Extradição de Zambelli: Justiça italiana aponta “eleição” e “falta de base jurídica” em novo pedido do governo Lula

Resumo

Justiça italiana questiona “pressa” e “lógica eleitoral” em novo pedido de extradição de Carla Zambelli

O segundo pedido de extradição da ex-deputada Carla Zambelli (PL-SP) para a Itália, a ser analisado pela Corte de Apelação de Roma, surge em meio a um cenário de questionamentos sobre sua real motivação. A principal leitura entre especialistas é que a iniciativa do governo Lula, com um novo pedido menos de dois meses após a primeira negativa da Suprema Corte italiana, estaria mais ligada a uma estratégia eleitoral do que a fundamentos jurídicos sólidos.

A pressa em reapresentar a solicitação, segundo analistas, visa criar um “troféu” para a pré-campanha petista e minimizar o impacto da decisão anterior, que apontou falhas no processo conduzido no Brasil. Essa abordagem, de reagir a derrotas com novas ações, é vista como uma tentativa de demonstrar controle e insatisfação com os resultados.

A decisão da Suprema Corte de Cassação da Itália em maio, que negou o primeiro pedido, causou constrangimento ao expor que o ministro Alexandre de Moraes acumulou as funções de vítima, investigador e julgador no processo brasileiro. Essa concentração de poderes foi considerada incompatível com as garantias internacionais de um julgamento justo, reforçando os argumentos da defesa de Zambelli e críticos do STF.

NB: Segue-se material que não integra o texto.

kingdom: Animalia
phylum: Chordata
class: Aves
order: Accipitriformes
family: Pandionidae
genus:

Estratégia política em detrimento da jurídica

Para muitos, a velocidade com que o segundo pedido foi formulado revela mais a necessidade política de uma reação do que a convicção jurídica. “O governo tenta mostrar uma força reativa, como se não tivesse se curvado à decisão anterior. A reação, neste caso, é uma tentativa de fortalecer o governo Lula, que tem mantido essa postura durante as derrotas”, explica André Marsiglia, advogado e especialista em liberdade de expressão. Ele ressalta que o apressamento desses pedidos tem relação direta com o calendário eleitoral.

Novo processo, mesma contestação

Para contornar a principal objeção que levou à rejeição anterior, o acúmulo de funções por Alexandre de Moraes, o governo baseou o novo pedido na condenação de Zambelli pela posse ilegal de arma. No entanto, cada pedido de extradição é analisado de forma autônoma, e a defesa de Zambelli argumenta que a questão fundamental sobre a imparcialidade do julgamento no Brasil permanece. A troca do relator para o ministro Gilmar Mendes, embora formalmente resolva a questão da parcialidade de Moraes, não elimina as preocupações sobre as garantias fundamentais do processo.

Riscos de uma nova derrota internacional

O tratado entre Brasil e Itália permite que a extradição seja contestada com base em violação de direitos fundamentais, prescrição ou incompatibilidade constitucional. Especialistas apontam que a Justiça italiana pode novamente considerar Zambelli como uma perseguida política, mesmo com a mudança de relator. “O governo busca uma reação imediata para tentar proteger Moraes da derrota pessoal que ele teve durante o primeiro pedido de extradição”, opina Marsiglia.

Impacto na imagem do Brasil e do STF

Uma segunda negativa de extradição na Itália pode ter repercussões mais amplas, servindo de precedente para outros investigados brasileiros no exterior. A jurisprudência italiana, ao questionar as garantias de um julgamento justo no Brasil, pode fortalecer argumentos de defesa em outros casos. Além disso, a “imagem ruim do governo e do STF fora do país”, alimentada por tensões políticas, pode ser explorada eleitoralmente pela oposição.

O processo de extradição na Itália ainda conta com uma fase política, na qual o governo da primeira-ministra Giorgia Meloni precisaria referendar a decisão. Essa análise de conveniência política pode considerar o impacto nas relações bilaterais, mesmo que a Corte italiana dê aval jurídico à extradição.